- Church: Episcopal Church
- Diocese: Nevada
- Elected: 1914
- In office: 1914–1924
- Predecessor: Henry Douglas Robinson
- Successor: Thomas Jenkins

Orders
- Ordination: April 14, 1897
- Consecration: December 16, 1914 by Daniel S. Tuttle

Personal details
- Born: October 22, 1871 West Milwaukee, Wisconsin, United States
- Died: February 6, 1924 (aged 52) Reno, Nevada, United States
- Buried: Silver Terrace Cemetery, Virginia City, Nevada
- Denomination: Anglican
- Spouse: Mary Grace Hunting ​(m. 1894)​

= George Coolidge Hunting =

Missionary bishop of the Episcopal Diocese of Nevada 1914 to 1924

George Coolidge Hunting (October 22, 1871 – February 6, 1924) was missionary bishop of the Episcopal Diocese of Nevada 1914 to 1924.

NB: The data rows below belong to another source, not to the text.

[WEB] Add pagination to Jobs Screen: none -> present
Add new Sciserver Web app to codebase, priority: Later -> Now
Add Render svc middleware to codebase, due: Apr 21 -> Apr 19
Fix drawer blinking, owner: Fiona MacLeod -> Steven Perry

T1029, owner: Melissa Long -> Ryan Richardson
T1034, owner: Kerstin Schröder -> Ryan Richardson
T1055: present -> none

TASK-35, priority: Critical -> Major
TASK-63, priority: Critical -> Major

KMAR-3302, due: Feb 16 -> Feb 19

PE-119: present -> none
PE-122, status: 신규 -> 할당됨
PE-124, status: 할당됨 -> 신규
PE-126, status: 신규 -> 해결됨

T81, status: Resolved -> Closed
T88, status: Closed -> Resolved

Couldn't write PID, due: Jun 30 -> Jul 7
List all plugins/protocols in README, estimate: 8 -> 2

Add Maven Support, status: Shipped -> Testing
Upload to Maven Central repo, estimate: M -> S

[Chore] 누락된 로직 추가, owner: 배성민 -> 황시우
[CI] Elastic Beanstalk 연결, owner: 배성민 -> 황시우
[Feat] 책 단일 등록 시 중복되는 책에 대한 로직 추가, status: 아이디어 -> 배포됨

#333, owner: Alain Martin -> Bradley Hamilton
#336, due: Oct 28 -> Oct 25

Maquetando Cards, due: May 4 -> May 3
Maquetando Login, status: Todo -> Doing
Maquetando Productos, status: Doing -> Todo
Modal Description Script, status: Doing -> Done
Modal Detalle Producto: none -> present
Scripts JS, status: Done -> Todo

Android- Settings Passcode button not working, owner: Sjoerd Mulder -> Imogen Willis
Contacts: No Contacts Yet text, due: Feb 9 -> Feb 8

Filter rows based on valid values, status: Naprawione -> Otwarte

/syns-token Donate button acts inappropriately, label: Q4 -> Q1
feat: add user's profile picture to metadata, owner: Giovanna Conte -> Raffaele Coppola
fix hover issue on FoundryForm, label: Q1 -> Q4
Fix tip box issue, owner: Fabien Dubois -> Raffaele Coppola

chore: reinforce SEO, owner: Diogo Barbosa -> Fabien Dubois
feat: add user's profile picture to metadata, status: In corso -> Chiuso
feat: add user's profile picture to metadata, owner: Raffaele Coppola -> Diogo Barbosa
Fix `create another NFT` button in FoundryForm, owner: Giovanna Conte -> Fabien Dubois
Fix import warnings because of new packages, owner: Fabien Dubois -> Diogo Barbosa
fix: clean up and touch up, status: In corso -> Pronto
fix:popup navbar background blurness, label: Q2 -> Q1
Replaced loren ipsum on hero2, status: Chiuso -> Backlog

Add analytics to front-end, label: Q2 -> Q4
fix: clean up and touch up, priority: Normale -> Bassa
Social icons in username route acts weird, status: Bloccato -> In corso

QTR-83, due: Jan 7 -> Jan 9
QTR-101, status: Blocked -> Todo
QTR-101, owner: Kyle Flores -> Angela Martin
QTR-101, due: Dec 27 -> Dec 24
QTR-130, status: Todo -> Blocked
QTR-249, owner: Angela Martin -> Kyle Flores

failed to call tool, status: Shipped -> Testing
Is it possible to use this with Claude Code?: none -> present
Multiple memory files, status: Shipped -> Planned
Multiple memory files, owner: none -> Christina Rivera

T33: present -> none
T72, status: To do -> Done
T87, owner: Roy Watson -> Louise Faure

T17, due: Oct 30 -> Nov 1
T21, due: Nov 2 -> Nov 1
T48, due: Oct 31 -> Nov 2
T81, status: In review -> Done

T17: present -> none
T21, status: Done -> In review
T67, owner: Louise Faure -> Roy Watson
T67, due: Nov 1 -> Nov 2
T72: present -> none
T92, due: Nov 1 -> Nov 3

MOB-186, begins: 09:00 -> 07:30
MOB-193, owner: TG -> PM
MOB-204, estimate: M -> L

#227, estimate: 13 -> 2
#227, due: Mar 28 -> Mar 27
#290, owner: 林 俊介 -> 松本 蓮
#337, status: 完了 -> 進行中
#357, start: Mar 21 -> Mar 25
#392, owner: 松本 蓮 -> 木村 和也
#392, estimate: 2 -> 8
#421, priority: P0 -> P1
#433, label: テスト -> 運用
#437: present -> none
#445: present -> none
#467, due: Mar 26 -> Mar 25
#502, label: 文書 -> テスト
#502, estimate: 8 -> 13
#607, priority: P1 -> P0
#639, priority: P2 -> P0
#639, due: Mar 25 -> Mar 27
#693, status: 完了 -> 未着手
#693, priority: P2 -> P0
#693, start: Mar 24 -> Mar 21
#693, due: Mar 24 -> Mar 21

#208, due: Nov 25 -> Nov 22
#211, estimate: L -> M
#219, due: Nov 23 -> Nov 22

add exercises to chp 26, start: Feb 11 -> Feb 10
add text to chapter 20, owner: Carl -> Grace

==Early life and education==
Hunting was born on October 22, 1871, in West Milwaukee, Wisconsin, son of George Coolidge Hunting and Mary Ann Ladd. He was a descendant of John Hunting an early settler. He studied at the Virginia Theological Seminary, graduating in 1894. The seminary also awarded him with a Doctor of Divinity in 1914.

==Ordained Ministry==
Hunting was ordained deacon on July 29, 1894 in St Mark's Cathedral, and priest on April 14, 1897 in St Paul's Church. He was in charge of St Paul's Church in Virginia City, Nevada from 1894 until 1898 and then served as a missionary in Nevada and Utah. In 1899 he became rector of St Paul's Church in Evanston, Wyoming, while in 1902 he became chaplain at St Mark's Hospital in Salt Lake City where he remained until 1907. He then undertook missionary work in Ely, Nevada between 1907 and 1912 before becoming department secretary of the Province 8 of the Episcopal Church, serving from 1912 until 1915.

==Episcopacy==
Hunting was elected Missionary Bishop of Nevada in 1914. He was consecrated in St Mark's Cathedral, Salt Lake City on December 16, 1914 by Presiding Bishop Daniel S. Tuttle. During his episcopacy he revived a number of churches in the mining towns of Eureka, Nevada, Virginia City, Nevada, and Austin, Nevada. He acquired property for missions in promising agricultural areas.

==Personal life==
He married Mary Grace Pullman on October 15, 1894. He was also cousin of President Calvin Coolidge.

==Death==
Hunting succumbed to pneumonia and died on February 6, 1924.